By Marie Chatel
“Francis Bacon as reimagined by AI,” notes Danielle Siembieda, deputy director of the digital art journal Leonardo, as the coder and artist Mario Klingemann won the Gold Award at the acclaimed annual competition Lumen Prize last week. The event brings back the issue around the recognition of AI art. Earlier this year Christie’s sold its first artwork credited to machine learning, which according to the auction house’s global head of prints and multiples, Richard Lloyd, was selected for its limited human intervention as it showed “the ‘purist’ form of creativity expressed by the machine.” But academia and visual artists contradict this reductive approach to the medium, claiming AI has more to offer. Case in point with Mario Klingemann who impressed the new media community while demonstrating an excellent creative process in working with AI.
Self-taught computer aficionado, Mario Klingemann always wanted to work with visuals and technology despite his unusual background away from the fine arts and computer science schools. Perhaps is that the way the artist progressively built his niche through a curiosity for open source codes, alterations, modifications, and a learning-by-doing, experimental approach to visual arts.
Klingemann first experimented with generative art — writing codes that produce images — in the mid-1990s, a time when the term did not even exist. His work with AI started in 2015 when Google introduced Deep Dreams. The application which could reproduce Van Gogh’s Starry Night (1889) while covering the picture with puppy eyes of different sizes, played a significant role in developing the technology but also in grounding its misunderstanding as an art form for it allowed basic use and the possibility to make easy renders with presets and style transfers. Conspicuously the generator offered a new horizon to artists working with coding as it provided the first open source code for the production of visuals using Generative Adversarial Networks (GAN).

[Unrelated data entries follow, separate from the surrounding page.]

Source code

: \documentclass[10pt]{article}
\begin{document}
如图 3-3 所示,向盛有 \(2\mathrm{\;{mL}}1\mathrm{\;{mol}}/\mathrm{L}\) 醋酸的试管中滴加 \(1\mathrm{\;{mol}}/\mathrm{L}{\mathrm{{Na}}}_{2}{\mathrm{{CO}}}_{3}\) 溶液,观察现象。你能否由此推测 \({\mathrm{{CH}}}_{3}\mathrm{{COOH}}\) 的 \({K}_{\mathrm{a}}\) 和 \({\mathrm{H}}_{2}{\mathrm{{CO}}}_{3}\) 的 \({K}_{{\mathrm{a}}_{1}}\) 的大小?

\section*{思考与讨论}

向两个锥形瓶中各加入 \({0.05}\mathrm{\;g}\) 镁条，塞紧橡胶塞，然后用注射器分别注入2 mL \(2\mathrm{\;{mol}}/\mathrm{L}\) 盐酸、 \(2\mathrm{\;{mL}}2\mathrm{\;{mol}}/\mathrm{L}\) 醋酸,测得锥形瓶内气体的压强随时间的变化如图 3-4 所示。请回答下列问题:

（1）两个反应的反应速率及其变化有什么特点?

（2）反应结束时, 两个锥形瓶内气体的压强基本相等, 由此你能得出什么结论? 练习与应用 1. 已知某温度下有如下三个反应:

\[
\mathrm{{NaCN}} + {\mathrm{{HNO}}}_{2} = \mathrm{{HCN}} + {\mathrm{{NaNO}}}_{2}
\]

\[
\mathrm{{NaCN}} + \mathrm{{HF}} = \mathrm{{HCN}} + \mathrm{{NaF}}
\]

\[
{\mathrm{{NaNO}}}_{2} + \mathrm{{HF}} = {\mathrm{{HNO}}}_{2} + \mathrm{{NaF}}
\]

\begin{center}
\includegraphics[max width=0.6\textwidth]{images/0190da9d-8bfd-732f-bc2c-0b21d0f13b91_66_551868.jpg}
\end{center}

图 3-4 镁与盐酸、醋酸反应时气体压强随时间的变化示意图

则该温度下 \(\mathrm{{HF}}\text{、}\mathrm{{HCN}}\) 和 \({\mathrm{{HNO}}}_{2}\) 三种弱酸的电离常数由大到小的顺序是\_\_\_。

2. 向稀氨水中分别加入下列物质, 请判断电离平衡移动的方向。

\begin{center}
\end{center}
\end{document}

To understand GAN or machine learning, it is essential to acknowledge that scientists cannot yet produce technologies with an autonomous form of intelligence. Machines’ work is statistically based, and we educate them so that they recognize certain patterns, shapes, and objects — something called “deep learning.” For instance, a machine could be trained to differentiate cats if someone fed the computer with data on cats (hundreds of thousands of images), giving inputs on “yes this is a cat” or “no this isn’t.” As such, deep learning works as a classifier, associating an image with a thing. To then reproduce its reality, coders use GANs which include two models, a generator that creates an image and modifies it according to the programmer’s wishes, and a discriminator that assesses the work of the generator and corrects its “mistakes” to reach the perfect outcome. Yes, GAN could help you replicate a masterpiece, and it could also build a somewhat realistic portrait of your neighbor’s aunt.
While you can train a machine to stick to reality, you can also manipulate what it learns so that it produces visuals following other criteria — in Klingemann’s case reflecting his artistic gist. As part of his working method, Klingemann first curates a selection of photographs he feeds his models with and then trains his models — both generators and discriminators — in making mistakes or sticking to a fake visual reality that corresponds to his aesthetic appraisal. The computer then generates numerous images within a latent space (a multi-dimensional, virtual environment) that is constructed overtime while running through multiple GANs, each time altering different features like noisiness, entropy, redundancy, textures, and structures to refine the image. When the general impression within the latent space satisfies Klingemann, the artist starts selecting, framing, and capturing what he finds most interesting in the computers’ visual constructions; a final step that he calls “neurography,” as in photographing what he sees within the space created through neural networks.
Klingemann shows strong similarities with surrealists, and not just in the way they invented new techniques and continuously reassessed technologies. Max Ernst inspired him for his ability to build new visual realms, explore forms of decay and materialities. Klingemann’s interest for portraiture, body depictions and the uncanny also reminds of the Modern movement. Works with flesh like the Chicken or Beef? series or with dolls and odd eyeballs like the Neural Decay series notably recall Hans Bellmer and what art historian Hal Foster calls “convulsive beauty.”
Working with body shapes and nudes, Klingemann reinterprets the notion of collage as the machine merges elements to create a computer-like aesthetic involving a painterly yet blurry feel, a pixelized yet high-res quality. The Butcher’s Son (2018), which owed him this year’s Lumen Prize, captures this effect most beautifully. Another good example is My Artificial Muse (2017), an installation he created with artist Albert Barqué-Duran and which consisted of a reclining nude produced through AI. While Klingemann’s production was projected on a screen showing its digital nature, Barqué reproduced this production with oil painting trying to mimic the texture and visual characteristics of the artificial creation.
Overall Klingemann compares AI to any artistic tool, saying: “I have lots of models now for different purposes and I can mix them or join them in a row. So it’s really like artists who work with brushes or real material because they also see like ‘this brush gives me that sort of stroke, behaves with this type of ink that way.’” Rather than editing images as part of a post-production process, the artist expresses his creativity through the modification of hyper-parameters within its models. Leading to the artist’s most urgent question, do the results constitute the art or the models themselves?